By now, you know that one of my favorite Bible passages is Romans 8 when we read this at funerals and at times of trouble waters. When troubled waters are upon us, the bridge that helps us to get over this time is Christ who intercedes for us. Christ Jesus who died for us and raised by God will never allow hardship, or distress, or persecution, or famine, or nakedness, or peril, or sword to separate the love of Christ from us. None of these awful things will break the relationship that God wants with us because of Christ Jesus.

Paul says that we don’t know how to pray. But Jesus is the chief, model pray-er. Paul tells the Romans and to us that Jesus sits at the right hand of God, interceding for us. This means that we never pray by ourselves. Jesus prays for us and with us, prompting us through his Holy Spirit telling us, teaching us how to pray as we ought.

As long as you and I are breathing and living on this terrestrial ball, we’ll have challenges and problems that will hurt us and devastate us. As it is written, “For your sake we are being killed all day long; we are accounted as sheep to be slaughtered.” What an awful thought!

But in the end, “neither death, nor life, nor angels, nor rulers, nor things present, nor things to come, nor powers, nor height, nor depth, nor anything else in all creation, will be able to separate us from the love of God in Christ Jesus our Lord.”
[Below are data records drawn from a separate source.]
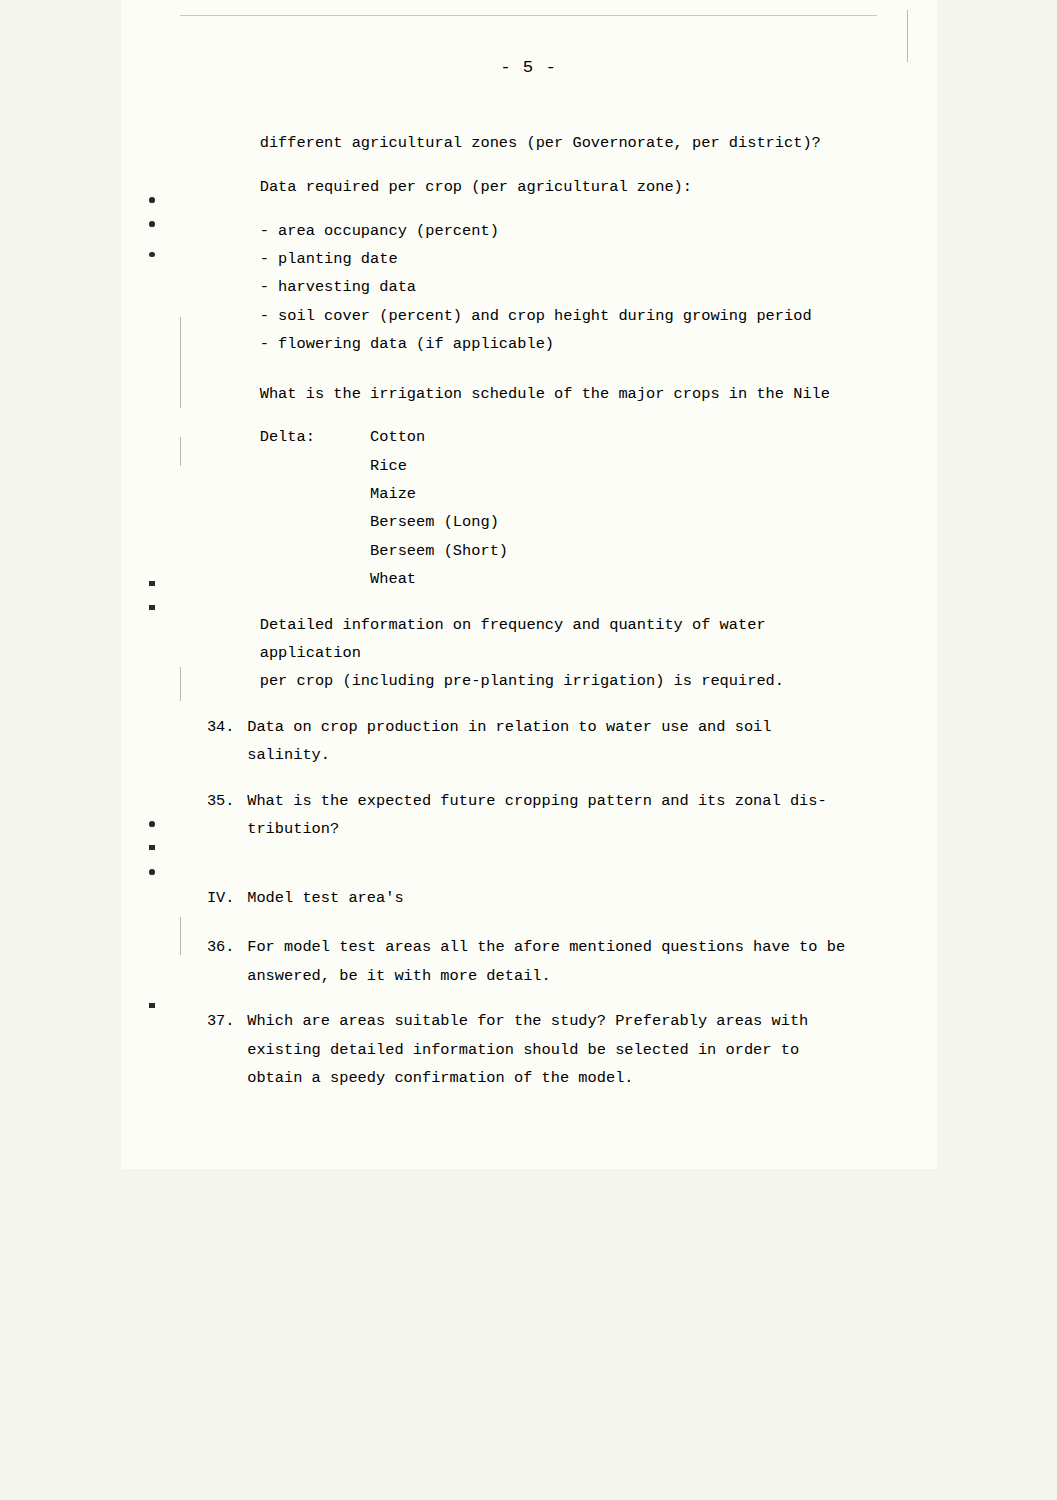- 5 -
different agricultural zones (per Governorate, per district)?
Data required per crop (per agricultural zone):
- area occupancy (percent)
- planting date
- harvesting data
- soil cover (percent) and crop height during growing period
- flowering data (if applicable)
What is the irrigation schedule of the major crops in the Nile
Delta:
Cotton
Rice
Maize
Berseem (Long)
Berseem (Short)
Wheat
Detailed information on frequency and quantity of water application
per crop (including pre-planting irrigation) is required.
34.
Data on crop production in relation to water use and soil salinity.
35.
What is the expected future cropping pattern and its zonal dis-
tribution?
IV.
Model test area's
36.
For model test areas all the afore mentioned questions have to be
answered, be it with more detail.
37.
Which are areas suitable for the study? Preferably areas with
existing detailed information should be selected in order to
obtain a speedy confirmation of the model.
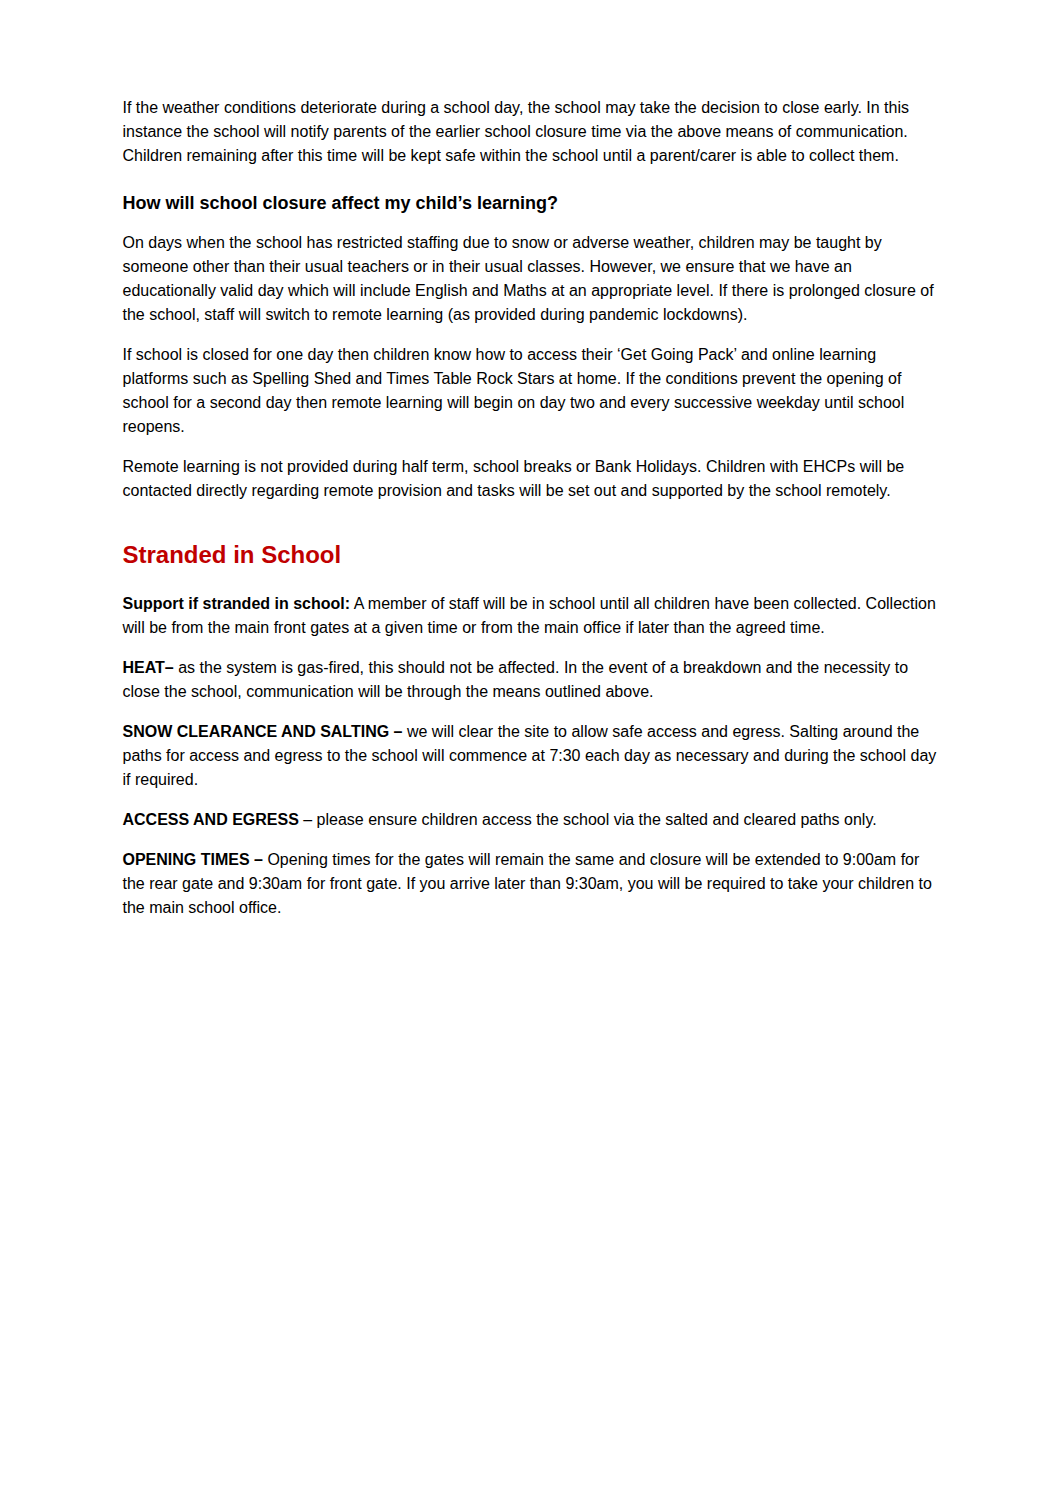If the weather conditions deteriorate during a school day, the school may take the decision to close early. In this instance the school will notify parents of the earlier school closure time via the above means of communication. Children remaining after this time will be kept safe within the school until a parent/carer is able to collect them.
How will school closure affect my child’s learning?
On days when the school has restricted staffing due to snow or adverse weather, children may be taught by someone other than their usual teachers or in their usual classes. However, we ensure that we have an educationally valid day which will include English and Maths at an appropriate level. If there is prolonged closure of the school, staff will switch to remote learning (as provided during pandemic lockdowns).
If school is closed for one day then children know how to access their ‘Get Going Pack’ and online learning platforms such as Spelling Shed and Times Table Rock Stars at home. If the conditions prevent the opening of school for a second day then remote learning will begin on day two and every successive weekday until school reopens.
Remote learning is not provided during half term, school breaks or Bank Holidays. Children with EHCPs will be contacted directly regarding remote provision and tasks will be set out and supported by the school remotely.
Stranded in School
Support if stranded in school: A member of staff will be in school until all children have been collected. Collection will be from the main front gates at a given time or from the main office if later than the agreed time.
HEAT– as the system is gas-fired, this should not be affected. In the event of a breakdown and the necessity to close the school, communication will be through the means outlined above.
SNOW CLEARANCE AND SALTING – we will clear the site to allow safe access and egress. Salting around the paths for access and egress to the school will commence at 7:30 each day as necessary and during the school day if required.
ACCESS AND EGRESS – please ensure children access the school via the salted and cleared paths only.
OPENING TIMES – Opening times for the gates will remain the same and closure will be extended to 9:00am for the rear gate and 9:30am for front gate. If you arrive later than 9:30am, you will be required to take your children to the main school office.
When you share your prayer concerns with your church family and me, we can let go of the outcomes that we desire. We lift them up to God in prayer and that is sufficient. We can see whoever is in need of a miracle to be in the presence of God. Our prayer will be sufficient and God will be with the person and with us. We are able to pray this way for a simple reason: Christian prayer assumes the miraculous, that God speaks, listens, and responds through human beings. But also God works in ways that are beyond our human powers through the power of the Holy Spirit who moves among us all the time. Christian prayer assumes that God is not bound by space, outer space, extra-terrestrial intelligence or time today, yesterday or tomorrow.
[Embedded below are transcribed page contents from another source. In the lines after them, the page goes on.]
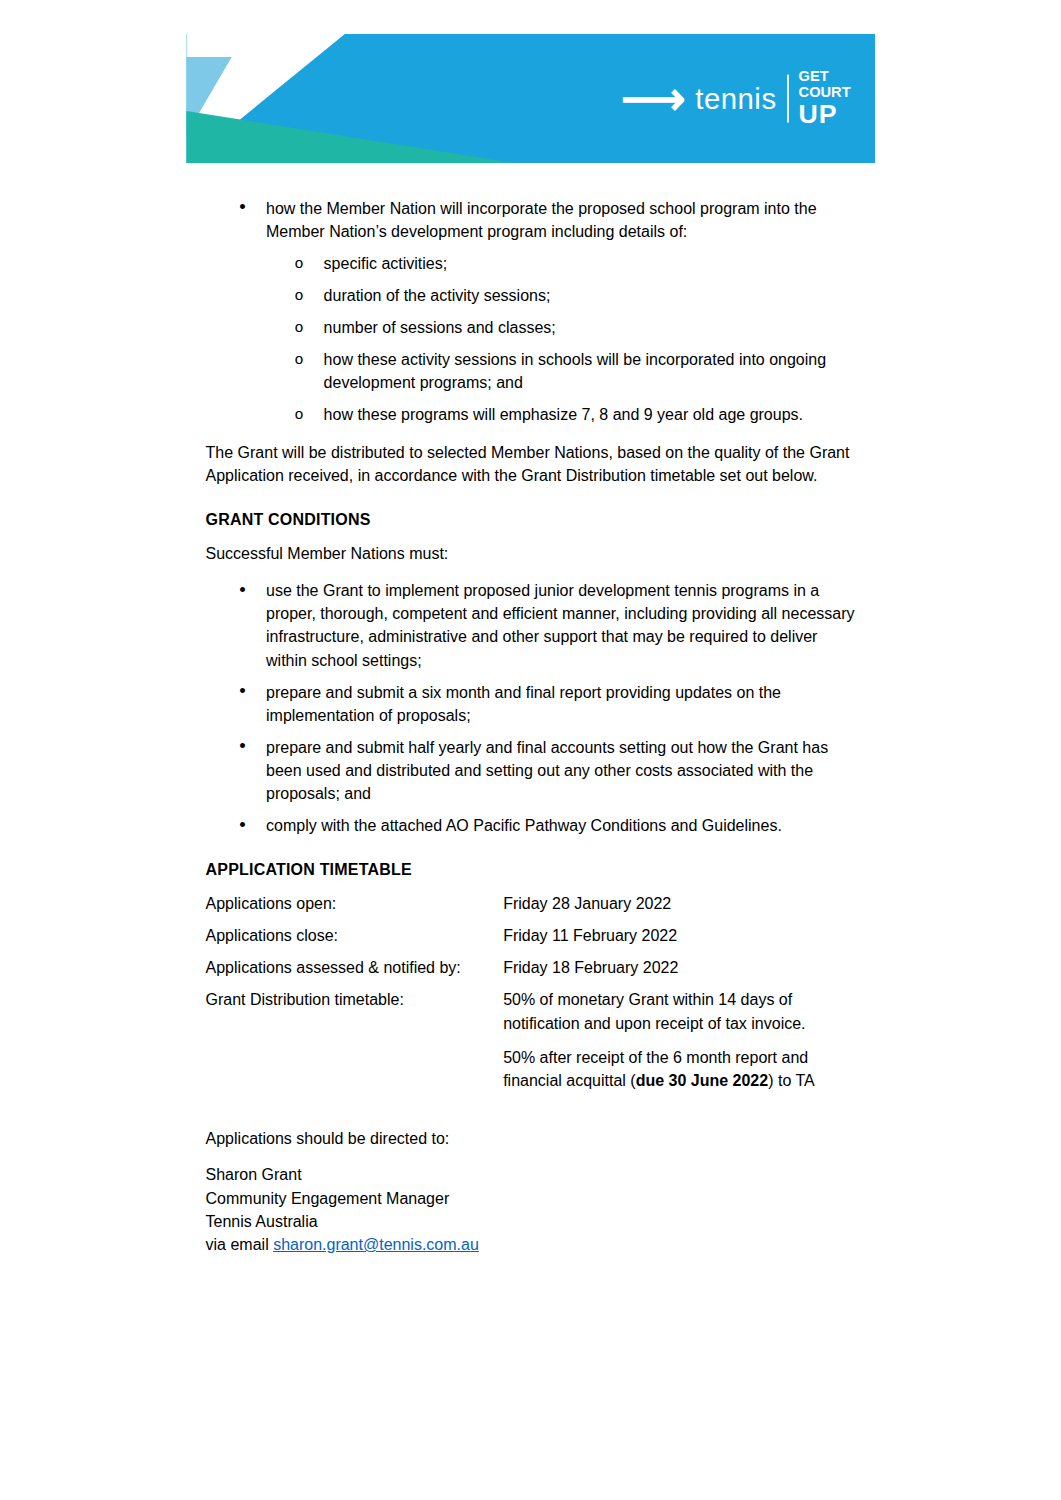⟶ tennis Get
Court UP
how the Member Nation will incorporate the proposed school program into the Member Nation’s development program including details of:
specific activities;
duration of the activity sessions;
number of sessions and classes;
how these activity sessions in schools will be incorporated into ongoing development programs; and
how these programs will emphasize 7, 8 and 9 year old age groups.
The Grant will be distributed to selected Member Nations, based on the quality of the Grant Application received, in accordance with the Grant Distribution timetable set out below.
GRANT CONDITIONS
Successful Member Nations must:
use the Grant to implement proposed junior development tennis programs in a proper, thorough, competent and efficient manner, including providing all necessary infrastructure, administrative and other support that may be required to deliver within school settings;
prepare and submit a six month and final report providing updates on the implementation of proposals;
prepare and submit half yearly and final accounts setting out how the Grant has been used and distributed and setting out any other costs associated with the proposals; and
comply with the attached AO Pacific Pathway Conditions and Guidelines.
APPLICATION TIMETABLE
| Applications open: | Friday 28 January 2022 |
| Applications close: | Friday 11 February 2022 |
| Applications assessed & notified by: | Friday 18 February 2022 |
| Grant Distribution timetable: | 50% of monetary Grant within 14 days of notification and upon receipt of tax invoice. 50% after receipt of the 6 month report and financial acquittal ( due 30 June 2022 ) to TA |
Applications should be directed to:
Sharon Grant Community Engagement Manager Tennis Australia via email sharon.grant@tennis.com.au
Thanks be to God that we don’t have to try to desperately pray to communicate with God on our own. God loves us never to leave us “on our own.” The Holy Spirit helps us to speak and to listen to the God who so desperately wants to speak to us. We ought to pray.

Let us pray right now.

Lord Jesus, help us to approach you as we ought. Help us, in prayer, to speak to you, but even more help us, in prayer, to listen to you. Give us an open, teachable spirit in our prayers. Give us the courage to hear whatever you have to say to us and, in hearing your will, help us to act upon your will for our lives. Keep reaching out to us, Lord Jesus; keep revealing yourself to us, we pray. Amen.